*Kutipan Teks*
=-=-=

Salomo memberikan kontras lain lagi, dengan mengatakan, ”Bibir orang-orang berhikmat terus menyebarkan pengetahuan, tetapi hati orang-orang bebal tidak seperti itu.” (Amsal 15:7) Menyampaikan pengetahuan itu seperti menyebarkan benih. Pada zaman dahulu, seorang petani tidak menaburkan semua benihnya di satu tempat saja. Sebaliknya, ia menyebarkan benihnya sedikit-sedikit di seluruh ladangnya. Demikian juga halnya dengan menyampaikan pengetahuan. Misalnya, sewaktu kita bertemu dengan seseorang dalam pelayanan, tidaklah bijaksana untuk menumpahkan semua yang kita tahu tentang Alkitab sekaligus. Sebaliknya, orang yang bijaksana menahan diri. Ia ”menyebarkan” pengetahuan seraya ia secara bertahap menyoroti satu kebenaran Alkitab saja dan mengupasnya, sambil mempertimbangkan tanggapan si pendengar. Teladan kita, Yesus Kristus, melakukan hal itu ketika berbicara kepada seorang wanita Samaria.—Yohanes 4:7-26.
Menyampaikan pengetahuan juga berarti mengatakan sesuatu yang membina dan bermanfaat. Untuk mengucapkan kata-kata yang informatif dan membesarkan hati, kita perlu berpikir dahulu. Karena itu, ”hati orang adil-benar merenung agar dapat menjawab”. (Amsal 15:28) Alangkah pentingnya agar kata-kata kita bagaikan hujan rintik-rintik yang meresap ke dalam tanah dan bermanfaat, tidak seperti banjir yang menyapu bersih segala yang dilaluinya!
’Kudus dalam Tingkah Laku’
Menyebarkan pengetahuan tentang Yehuwa serta maksud-tujuan-Nya dan mempersembahkan kepada-Nya ”buah-buah bibir” sebagai ”korban pujian” tentu adalah haluan yang bijaksana. (Ibrani 13:15) Namun, agar korban tersebut diperkenan oleh Yehuwa, kita harus ’kudus dalam seluruh tingkah laku kita’. (1 Petrus 1:14-16) Dengan menggunakan dua peribahasa yang mengandung kontras, Salomo dengan jitu menarik perhatian kita kepada kebenaran penting ini. Ia mengatakan, ”Korban orang-orang fasik adalah sesuatu yang memuakkan bagi Yehuwa, tetapi doa orang-orang yang lurus hati adalah kesenangan baginya. Jalan orang fasik adalah sesuatu yang memuakkan bagi Yehuwa, tetapi orang yang mengejar keadilbenaran ia kasihi.”—Amsal 15:8, 9.

=-=-=

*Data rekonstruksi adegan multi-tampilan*
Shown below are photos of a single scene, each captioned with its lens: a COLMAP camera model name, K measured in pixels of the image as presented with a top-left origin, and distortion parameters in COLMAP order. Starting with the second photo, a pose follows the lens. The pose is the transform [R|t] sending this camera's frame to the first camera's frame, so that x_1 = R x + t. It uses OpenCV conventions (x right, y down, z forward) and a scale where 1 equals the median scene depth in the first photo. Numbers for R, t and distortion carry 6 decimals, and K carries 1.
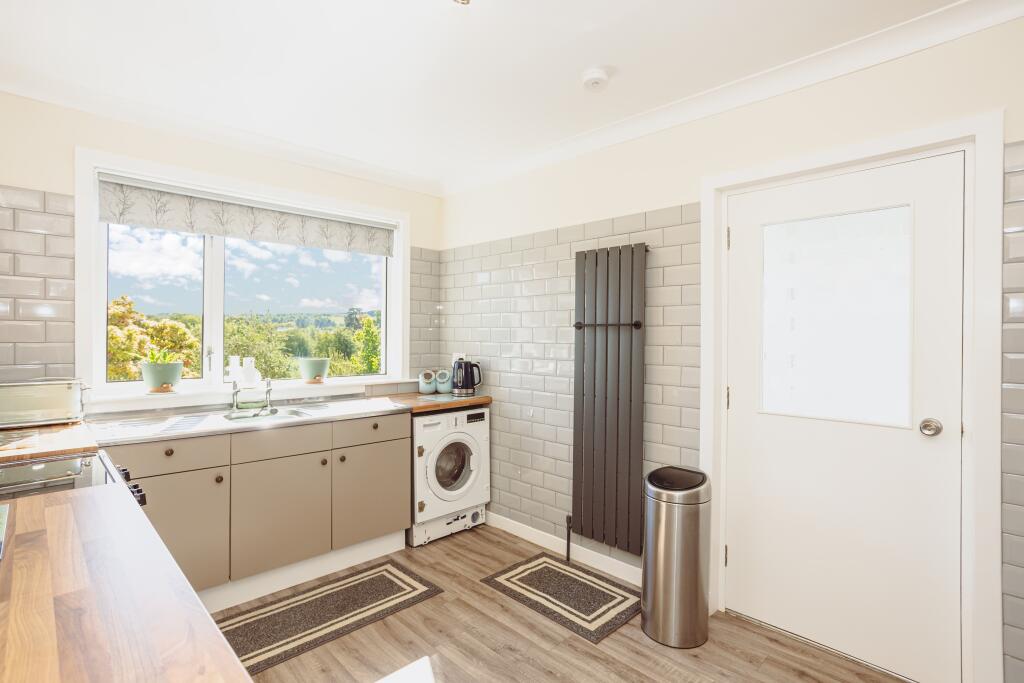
lens RADIAL K [[502.7, 0, 507.3], [0, 502.7, 336.5], [0, 0, 1]] dist [0.004301, 0.002137]
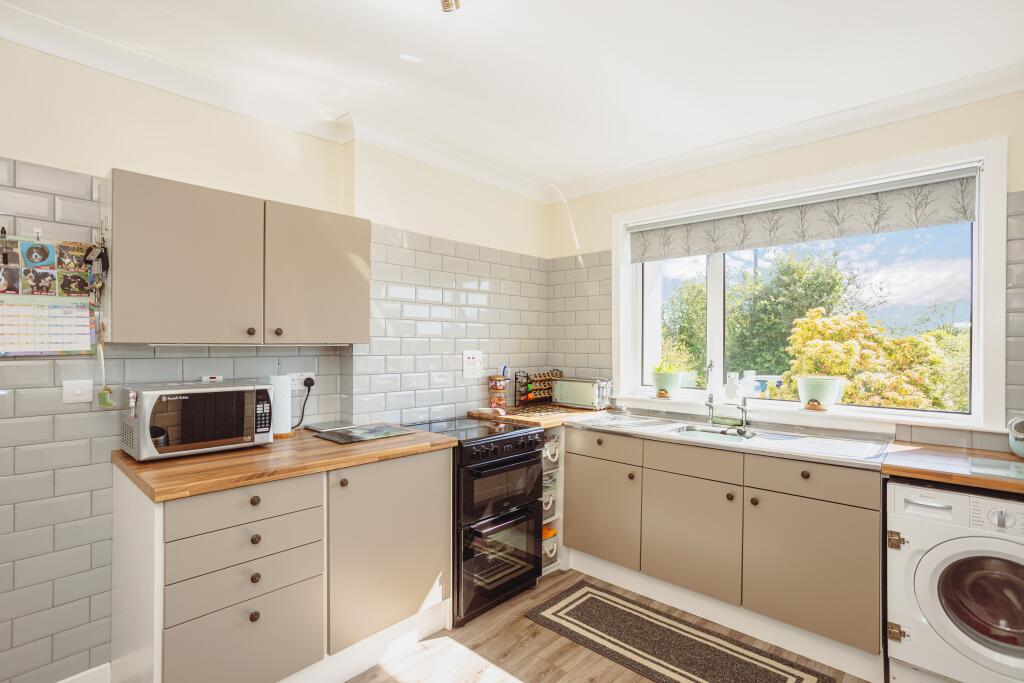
lens RADIAL K [[502.7, 0, 507.5], [0, 502.7, 345.8], [0, 0, 1]] dist [0.004301, 0.002137]
pose [[0.060587, -0.003897, -0.998155, 0.469447], [-0.006202, 0.999972, -0.004281, -0.003499], [0.998144, 0.006449, 0.060561, 0.558484]]
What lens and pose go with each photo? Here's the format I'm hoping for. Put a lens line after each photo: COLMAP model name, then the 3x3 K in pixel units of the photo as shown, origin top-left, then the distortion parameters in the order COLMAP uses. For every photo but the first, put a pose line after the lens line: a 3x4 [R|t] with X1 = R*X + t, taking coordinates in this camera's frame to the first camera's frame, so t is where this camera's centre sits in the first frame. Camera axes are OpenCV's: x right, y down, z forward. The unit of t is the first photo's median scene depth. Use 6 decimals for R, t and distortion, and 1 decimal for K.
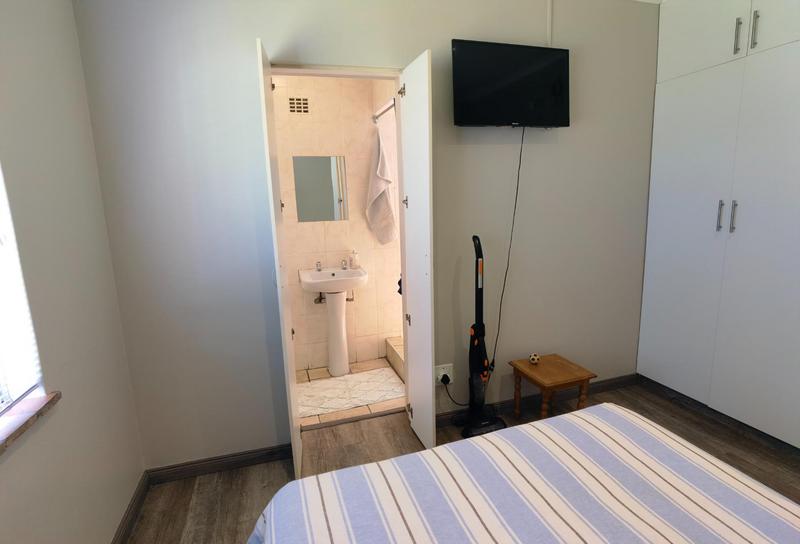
lens RADIAL K [[421.2, 0, 407.1], [0, 421.2, 275.5], [0, 0, 1]] dist [-0.000553, -0.000203]
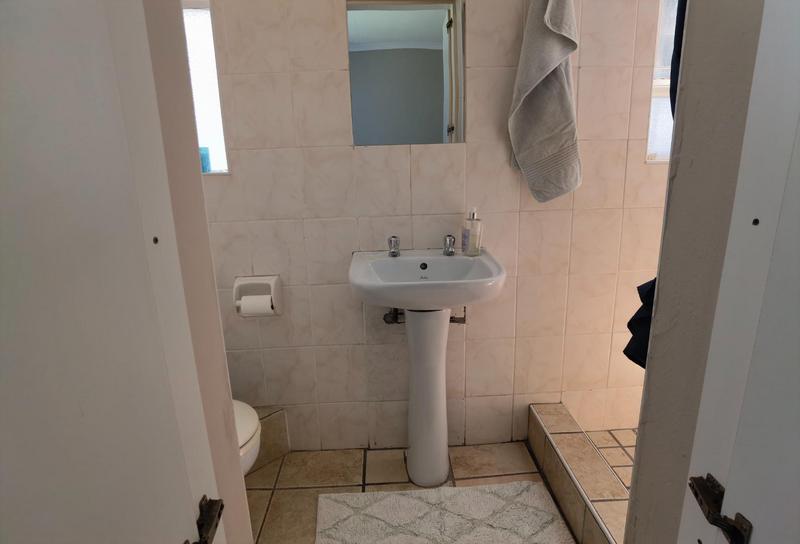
lens RADIAL K [[421.2, 0, 407.1], [0, 421.2, 275.5], [0, 0, 1]] dist [-0.000553, -0.000203]
pose [[0.968193, 0.064182, -0.241833, -0.074991], [-0.046912, 0.995964, 0.076512, -0.022945], [0.245768, -0.062733, 0.967297, 0.499372]]
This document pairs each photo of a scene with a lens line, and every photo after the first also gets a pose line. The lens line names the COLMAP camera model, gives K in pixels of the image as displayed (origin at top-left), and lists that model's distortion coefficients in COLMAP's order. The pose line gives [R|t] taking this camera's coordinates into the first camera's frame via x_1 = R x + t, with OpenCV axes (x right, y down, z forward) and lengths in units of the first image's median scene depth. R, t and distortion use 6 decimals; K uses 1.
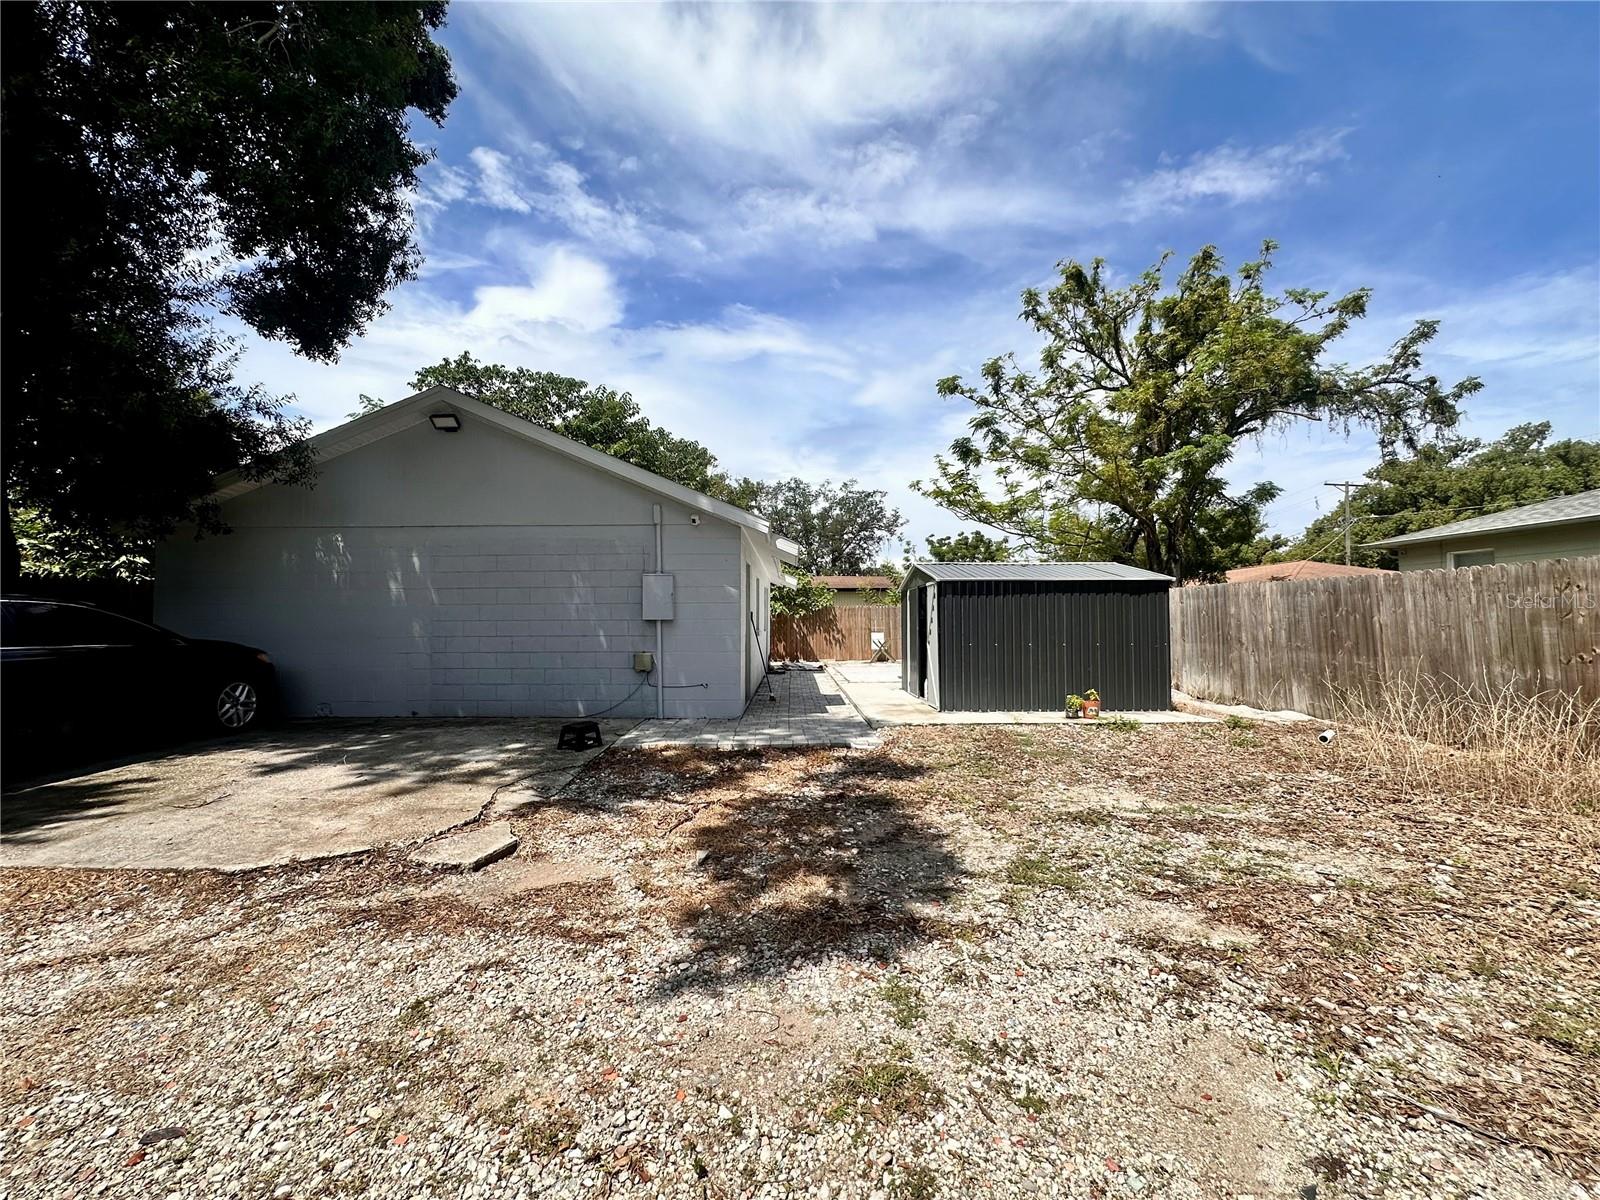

=-=-=

*Daftar Tugas*
[A] Sebutkan semua rujukan ayat Alkitab yang tercantum dalam kutipan teks.
[B] Tulis kembali bagian kutipan teks yang dimulai dari "Menyampaikan pengetahuan juga" dan berakhir pada "segala yang dilaluinya!", dengan sebutan "banjir" diganti menjadi "air bah".
Entri di atas tidak berperan dalam tugas ini.

*Daftar Jawaban*
[A]
Amsal 15:7
Yohanes 4:7-26
Amsal 15:28
Ibrani 13:15
1 Petrus 1:14-16
Amsal 15:8, 9

[B]
Menyampaikan pengetahuan juga berarti mengatakan sesuatu yang membina dan bermanfaat. Untuk mengucapkan kata-kata yang informatif dan membesarkan hati, kita perlu berpikir dahulu. Karena itu, ”hati orang adil-benar merenung agar dapat menjawab”. (Amsal 15:28) Alangkah pentingnya agar kata-kata kita bagaikan hujan rintik-rintik yang meresap ke dalam tanah dan bermanfaat, tidak seperti air bah yang menyapu bersih segala yang dilaluinya!